◆ What this exercise asks ◆
A. Write out the arrowtail passage word for word from "Melanonus zugmayeri, the" to "ichthyologist Erich Zugmayer.".
B. Continue the arrowtail passage, picking up right after its final sentence.

◆ Excerpted text ◆

****************

Melanonus zugmayeri, the arrowtail, is a species of mesopelagic gadiform belonging to the pelagic cod family Melanonidae.

== Name ==
Melanonus zugmayeri takes its generic name from the Greek roots melan, meaning black, and onos, meaning hake.

==Etymology==
The specific name is in honour of Austrian ichthyologist Erich Zugmayer.
The common name refers to the distinct caudal fin, separated from the dorsal and anal fins.

== Description ==
Melanonus zugmayeri is a relatively large mesopelagic fish, with the largest known specimen reaching a total length of 294mm. It has an elongate body, covered in black cycloid scales, which is compressed laterally, reaching its deepest point at the dorsal fin origin before tapering gradually towards the tail. Its head is more weakly compressed and has a large mouth, with three rows of needle-like teeth in the upper jaw and two in the lower. The teeth in the lower jaw are of uneven size; this trait is used to distinguish the species from its congener M. gracilis, however there is some confusion over whether this distinction is valid. There are also conflicting reports regarding whether the species has two dorsal fins, with separate membranes, or one dorsal fin with an enlarged anterior section. Unlike many members of the gadiformes, M. zugmayeri lacks a chin barbel.

****************

◆ Dataset excerpts ◆
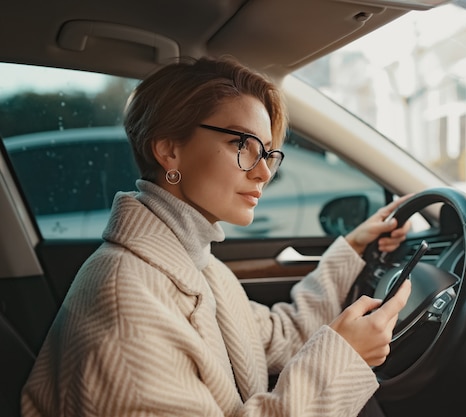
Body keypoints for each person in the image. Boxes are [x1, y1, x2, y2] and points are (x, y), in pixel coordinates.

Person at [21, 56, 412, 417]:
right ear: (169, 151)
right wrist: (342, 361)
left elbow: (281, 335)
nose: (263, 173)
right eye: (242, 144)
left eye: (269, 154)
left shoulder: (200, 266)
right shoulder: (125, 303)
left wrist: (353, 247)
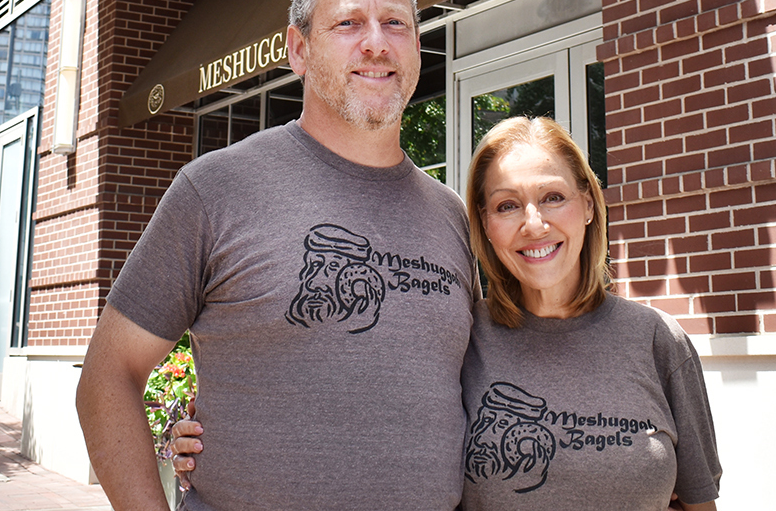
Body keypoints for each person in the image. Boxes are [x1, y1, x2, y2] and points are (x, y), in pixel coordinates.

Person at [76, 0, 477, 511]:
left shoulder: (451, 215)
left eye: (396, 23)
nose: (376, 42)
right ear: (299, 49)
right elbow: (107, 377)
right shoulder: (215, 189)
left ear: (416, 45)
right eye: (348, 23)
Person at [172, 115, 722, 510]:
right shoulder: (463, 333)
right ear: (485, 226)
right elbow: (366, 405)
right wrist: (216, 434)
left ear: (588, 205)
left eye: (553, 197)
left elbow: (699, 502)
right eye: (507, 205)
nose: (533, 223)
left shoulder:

****************

◆ Exercise answers ◆
A.
Melanonus zugmayeri, the arrowtail, is a species of mesopelagic gadiform belonging to the pelagic cod family Melanonidae.

== Name ==
Melanonus zugmayeri takes its generic name from the Greek roots melan, meaning black, and onos, meaning hake.

==Etymology==
The specific name is in honour of Austrian ichthyologist Erich Zugmayer.

B.
=== Lateral line system ===
M. zugmayeri possesses a highly developed lateral line system, as is common among deep sea fish. There are wide canals on the head, perforated with large pores that allow the neuromasts within to sense water movement. In addition to these canals there are conspicuous and numerous superficial neuromasts, a trait it shares in common with the melamphaid fish Poromitra capito, consisting of raised papillae in which continuous lines of hair cells are embedded.

== Ecology ==
The trophic ecology of Melanonus zugmayeri is little known and poorly studied, presumably as this fish is rarely encountered and is of no commercial interest. It is known to predate on crustaceans, with natant decapods reported from stomach contents alongside euphausiid krill and the amphipod Phronima. It has been reported from the stomach contents of the himantolophid anglerfish Himantolophus paucifilosus. It is a host for anisakid nematode parasites.